Insight 2: Mothers are most likely to engage between 10am – 1pm. We can learn a lot about when to prompt engagement by tracking phone usage. Weekly analysis of incoming messages from mothers (represented in the two charts below) tells us that mothers are most active between 10-1pm (this tapers towards the end of the day), and on a Monday (with the lowest engagements recorded on a weekend). Recommendation:
- Greater visibility on engagement patterns will mean we can better time when we ‘nudge’ mothers to engage on the platform (eg. asking a question, requesting feedback on care quality in facilities). We are working to build this data into our existing ‘flows’ to incentivize two-way engagement on PROMPTS.
The Way Forward
We know from our qualitative and quantitative insights that, in simple terms, users of digital health tools need to trust and find relevance in services before engaging. Both start with a deep understanding of the end user, and their preferences for engagement. As PROMPTS expands to more demographically-diverse areas of Kenya and to new geographies, we will look to offer an increasingly personalized service to cater for the diverse needs and unique user journeys of mothers in different contexts.

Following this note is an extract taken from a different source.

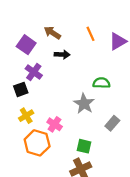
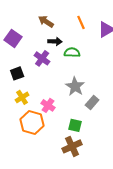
purple square: (26, 45) -> (13, 38), moved
purple cross: (34, 72) -> (42, 58), moved
green semicircle: (101, 83) -> (72, 52), moved
gray rectangle: (112, 123) -> (92, 102), moved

One avenue we are exploring is proactive risk screening. PROMPTS already triages inbound messages from mothers effectively for urgency, but we are now exploring ways to more proactively screen risk and customize care. We are currently testing user-friendly survey tools to collect essential information from mothers at enrollment, like obstetric history, clinical information, and other risk factors (eg. prior preterm birth, comorbidities, or social determinants like alcohol use), as well as building our AI capability to segment groups of mothers based on clinical, demographic, socioeconomic and behavioral characteristics.
With data-driven risk screening, we hope to be able to identify high risk mothers earlier and launch them on the best care pathway with greater accuracy.
Going forward, we are eager to hear from and work with partners on effective strategies for increasing client engagement on digital tools like PROMPTS, and how data generated from these interactions can be applied to build more responsive, personalized services – at scale.